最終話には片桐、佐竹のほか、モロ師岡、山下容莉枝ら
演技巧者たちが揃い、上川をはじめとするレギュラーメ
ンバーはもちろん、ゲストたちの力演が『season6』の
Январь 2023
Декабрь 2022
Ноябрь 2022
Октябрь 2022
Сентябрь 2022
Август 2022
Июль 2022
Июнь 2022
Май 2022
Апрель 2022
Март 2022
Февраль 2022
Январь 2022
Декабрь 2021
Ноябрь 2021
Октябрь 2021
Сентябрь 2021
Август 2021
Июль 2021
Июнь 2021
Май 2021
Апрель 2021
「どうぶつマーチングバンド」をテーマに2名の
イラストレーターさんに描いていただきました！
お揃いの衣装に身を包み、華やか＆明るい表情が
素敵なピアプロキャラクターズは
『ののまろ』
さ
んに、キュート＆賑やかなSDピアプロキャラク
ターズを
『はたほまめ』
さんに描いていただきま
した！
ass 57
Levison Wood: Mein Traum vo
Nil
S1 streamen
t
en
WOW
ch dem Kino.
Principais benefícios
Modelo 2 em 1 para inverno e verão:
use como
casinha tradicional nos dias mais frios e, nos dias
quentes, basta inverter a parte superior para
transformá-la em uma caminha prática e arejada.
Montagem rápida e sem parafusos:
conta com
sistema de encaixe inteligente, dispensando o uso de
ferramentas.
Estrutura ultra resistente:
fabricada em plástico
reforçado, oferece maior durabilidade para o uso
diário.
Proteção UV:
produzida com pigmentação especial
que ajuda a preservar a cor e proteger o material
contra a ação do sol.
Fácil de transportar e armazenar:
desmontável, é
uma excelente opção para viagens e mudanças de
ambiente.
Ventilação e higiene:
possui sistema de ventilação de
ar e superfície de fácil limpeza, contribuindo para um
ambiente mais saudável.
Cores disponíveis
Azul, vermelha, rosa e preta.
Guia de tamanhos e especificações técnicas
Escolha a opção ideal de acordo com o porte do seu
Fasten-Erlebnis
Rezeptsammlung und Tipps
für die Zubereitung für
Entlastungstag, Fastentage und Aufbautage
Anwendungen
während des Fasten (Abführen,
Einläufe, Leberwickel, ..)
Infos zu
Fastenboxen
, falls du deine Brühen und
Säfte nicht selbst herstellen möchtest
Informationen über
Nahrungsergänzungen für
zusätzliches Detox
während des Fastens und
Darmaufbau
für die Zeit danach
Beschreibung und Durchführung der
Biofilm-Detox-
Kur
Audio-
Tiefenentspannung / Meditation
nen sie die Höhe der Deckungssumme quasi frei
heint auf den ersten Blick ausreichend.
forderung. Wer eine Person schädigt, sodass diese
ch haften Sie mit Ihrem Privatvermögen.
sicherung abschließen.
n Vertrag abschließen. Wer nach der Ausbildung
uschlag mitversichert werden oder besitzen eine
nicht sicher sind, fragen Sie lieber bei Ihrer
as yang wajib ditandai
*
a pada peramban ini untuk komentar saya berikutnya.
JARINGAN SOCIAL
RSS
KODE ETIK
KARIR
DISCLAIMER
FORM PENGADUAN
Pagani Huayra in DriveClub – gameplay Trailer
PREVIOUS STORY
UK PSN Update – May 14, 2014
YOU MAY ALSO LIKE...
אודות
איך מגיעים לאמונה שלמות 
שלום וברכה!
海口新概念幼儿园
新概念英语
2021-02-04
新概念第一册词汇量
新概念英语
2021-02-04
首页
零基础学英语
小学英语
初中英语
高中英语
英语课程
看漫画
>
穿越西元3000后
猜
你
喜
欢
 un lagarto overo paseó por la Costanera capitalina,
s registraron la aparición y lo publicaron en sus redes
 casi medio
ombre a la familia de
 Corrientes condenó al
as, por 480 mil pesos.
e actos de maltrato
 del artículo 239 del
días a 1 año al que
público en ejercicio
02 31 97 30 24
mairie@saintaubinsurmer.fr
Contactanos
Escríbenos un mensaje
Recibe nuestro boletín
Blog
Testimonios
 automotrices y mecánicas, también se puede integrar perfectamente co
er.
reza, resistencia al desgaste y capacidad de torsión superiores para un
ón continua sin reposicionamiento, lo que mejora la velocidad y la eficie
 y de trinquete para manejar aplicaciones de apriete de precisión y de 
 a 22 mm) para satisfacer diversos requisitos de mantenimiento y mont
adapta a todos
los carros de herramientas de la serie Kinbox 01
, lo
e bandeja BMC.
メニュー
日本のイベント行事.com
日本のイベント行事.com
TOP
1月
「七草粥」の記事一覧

Task
Give every line of the material again, exactly.

Final answer
最終話には片桐、佐竹のほか、モロ師岡、山下容莉枝ら
演技巧者たちが揃い、上川をはじめとするレギュラーメ
ンバーはもちろん、ゲストたちの力演が『season6』の
Январь 2023
Декабрь 2022
Ноябрь 2022
Октябрь 2022
Сентябрь 2022
Август 2022
Июль 2022
Июнь 2022
Май 2022
Апрель 2022
Март 2022
Февраль 2022
Январь 2022
Декабрь 2021
Ноябрь 2021
Октябрь 2021
Сентябрь 2021
Август 2021
Июль 2021
Июнь 2021
Май 2021
Апрель 2021
「どうぶつマーチングバンド」をテーマに2名の
イラストレーターさんに描いていただきました！
お揃いの衣装に身を包み、華やか＆明るい表情が
素敵なピアプロキャラクターズは
『ののまろ』
さ
んに、キュート＆賑やかなSDピアプロキャラク
ターズを
『はたほまめ』
さんに描いていただきま
した！
ass 57
Levison Wood: Mein Traum vo
Nil
S1 streamen
t
en
WOW
ch dem Kino.
Principais benefícios
Modelo 2 em 1 para inverno e verão:
use como
casinha tradicional nos dias mais frios e, nos dias
quentes, basta inverter a parte superior para
transformá-la em uma caminha prática e arejada.
Montagem rápida e sem parafusos:
conta com
sistema de encaixe inteligente, dispensando o uso de
ferramentas.
Estrutura ultra resistente:
fabricada em plástico
reforçado, oferece maior durabilidade para o uso
diário.
Proteção UV:
produzida com pigmentação especial
que ajuda a preservar a cor e proteger o material
contra a ação do sol.
Fácil de transportar e armazenar:
desmontável, é
uma excelente opção para viagens e mudanças de
ambiente.
Ventilação e higiene:
possui sistema de ventilação de
ar e superfície de fácil limpeza, contribuindo para um
ambiente mais saudável.
Cores disponíveis
Azul, vermelha, rosa e preta.
Guia de tamanhos e especificações técnicas
Escolha a opção ideal de acordo com o porte do seu
Fasten-Erlebnis
Rezeptsammlung und Tipps
für die Zubereitung für
Entlastungstag, Fastentage und Aufbautage
Anwendungen
während des Fasten (Abführen,
Einläufe, Leberwickel, ..)
Infos zu
Fastenboxen
, falls du deine Brühen und
Säfte nicht selbst herstellen möchtest
Informationen über
Nahrungsergänzungen für
zusätzliches Detox
während des Fastens und
Darmaufbau
für die Zeit danach
Beschreibung und Durchführung der
Biofilm-Detox-
Kur
Audio-
Tiefenentspannung / Meditation
nen sie die Höhe der Deckungssumme quasi frei
heint auf den ersten Blick ausreichend.
forderung. Wer eine Person schädigt, sodass diese
ch haften Sie mit Ihrem Privatvermögen.
sicherung abschließen.
n Vertrag abschließen. Wer nach der Ausbildung
uschlag mitversichert werden oder besitzen eine
nicht sicher sind, fragen Sie lieber bei Ihrer
as yang wajib ditandai
*
a pada peramban ini untuk komentar saya berikutnya.
JARINGAN SOCIAL
RSS
KODE ETIK
KARIR
DISCLAIMER
FORM PENGADUAN
Pagani Huayra in DriveClub – gameplay Trailer
PREVIOUS STORY
UK PSN Update – May 14, 2014
YOU MAY ALSO LIKE...
אודות
איך מגיעים לאמונה שלמות 
שלום וברכה!
海口新概念幼儿园
新概念英语
2021-02-04
新概念第一册词汇量
新概念英语
2021-02-04
首页
零基础学英语
小学英语
初中英语
高中英语
英语课程
看漫画
>
穿越西元3000后
猜
你
喜
欢
 un lagarto overo paseó por la Costanera capitalina,
s registraron la aparición y lo publicaron en sus redes
 casi medio
ombre a la familia de
 Corrientes condenó al
as, por 480 mil pesos.
e actos de maltrato
 del artículo 239 del
días a 1 año al que
público en ejercicio
02 31 97 30 24
mairie@saintaubinsurmer.fr
Contactanos
Escríbenos un mensaje
Recibe nuestro boletín
Blog
Testimonios
 automotrices y mecánicas, también se puede integrar perfectamente co
er.
reza, resistencia al desgaste y capacidad de torsión superiores para un
ón continua sin reposicionamiento, lo que mejora la velocidad y la eficie
 y de trinquete para manejar aplicaciones de apriete de precisión y de 
 a 22 mm) para satisfacer diversos requisitos de mantenimiento y mont
adapta a todos
los carros de herramientas de la serie Kinbox 01
, lo
e bandeja BMC.
メニュー
日本のイベント行事.com
日本のイベント行事.com
TOP
1月
「七草粥」の記事一覧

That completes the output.